The process was derailed in the lead-up to the 2012 election, when the CLP in opposition broke from bipartisan support of statehood, and railed against members of the constitutional convention being elected at the same time as local governments. The combining of elections was part of a bid to save an enormous amount of money, while still gaining the same outcomes of democratic free and fair elections. The move destroyed any community or political good will, and left five years of delicate and considered consultations, and debates in tatters. A senior politician at the time responded by dismissing statehood as “not a barbecue stopper”, but in fact the CLP intervention had the impact of moving statehood to the scrap heap. The entire foundation of statehood is to give Territorians the autonomy to govern their own affairs, to have their votes counted equally in referendums, and to draft the first constitution in Australia in more than 100 years.
It should take into account the lessons of the last century and right historic wrongs through an inclusive process of constitutional renewal; a process that puts Indigenous Australians and our stories at the centre of that picture, and rightly at the heart of the document that will guide future governance.
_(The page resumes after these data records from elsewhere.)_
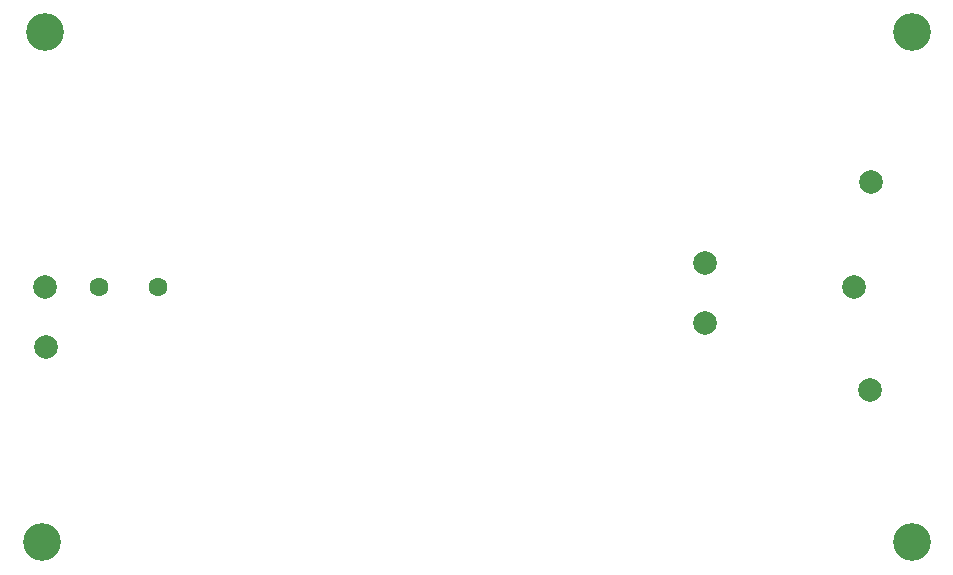
<source format=gbr>
G04 #@! TF.GenerationSoftware,KiCad,Pcbnew,(5.1.10-0-10_14)*
G04 #@! TF.CreationDate,2021-07-28T14:35:39+02:00*
G04 #@! TF.ProjectId,pre-amp-discret,7072652d-616d-4702-9d64-697363726574,rev?*
G04 #@! TF.SameCoordinates,Original*
G04 #@! TF.FileFunction,Soldermask,Bot*
G04 #@! TF.FilePolarity,Negative*
%FSLAX46Y46*%
G04 Gerber Fmt 4.6, Leading zero omitted, Abs format (unit mm)*
G04 Created by KiCad (PCBNEW (5.1.10-0-10_14)) date 2021-07-28 14:35:39*
%MOMM*%
%LPD*%
G01*
G04 APERTURE LIST*
%ADD10C,2.000000*%
%ADD11C,3.200000*%
%ADD12C,1.600000*%
G04 APERTURE END LIST*
D10*
X194754500Y-121920000D03*
X196215000Y-113030000D03*
X196088000Y-130619500D03*
X182181500Y-124968000D03*
X182181500Y-119888000D03*
X126365000Y-126936500D03*
X126301500Y-121920000D03*
D11*
X126238000Y-100330000D03*
X125984000Y-143510000D03*
X199644000Y-143510000D03*
X199644000Y-100330000D03*
D12*
X130810000Y-121920000D03*
X135810000Y-121920000D03*
M02*

</source>
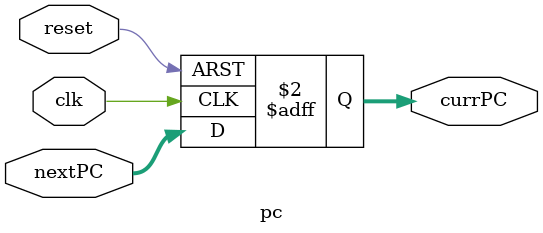
<source format=v>
`timescale 1ns / 1ps


module pc 
#(parameter WIDTH = 32)  //Ö¸ÁîµØÖ·¿í¶È£¬Ä¬ÈÏÎª32Î»£¬pjÖÐÓ¦¸ÃÊÇ²ÉÓÃ6Î»£¬¼´16ÌõÖ¸Áî¡Á4×Ö½Ú/Ìõ=64×Ö½Ú
(
input       clk, reset,
input       [WIDTH-1:0] nextPC,
output  reg [WIDTH-1:0] currPC
    );
    always @(posedge clk, posedge reset)
        if(reset)   currPC <= 0;
        else        currPC <= nextPC;
endmodule

</source>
There is far more opportunity than challenge in statehood, but like many reforms to governance structures, it requires bravery, courage, and conviction. Sadly, those are qualities not seen for some time in political discourse in the Northern Territory.
These have been tumultuous times in the Northern Territory in recent years, featured by a steady flow of controversies which have undermined trust in our politicians, public institutions and processes. Voters have responded decisively by sending a strong message for change. There needs to be a comprehensive overhaul of all governance structures, and a considered approach to addressing over-representation, while entrenching checks and balances that are – as much as possible – apolitical, and reforms that entrench open government. If not, the great risk is that the cycle of mistrust will continue.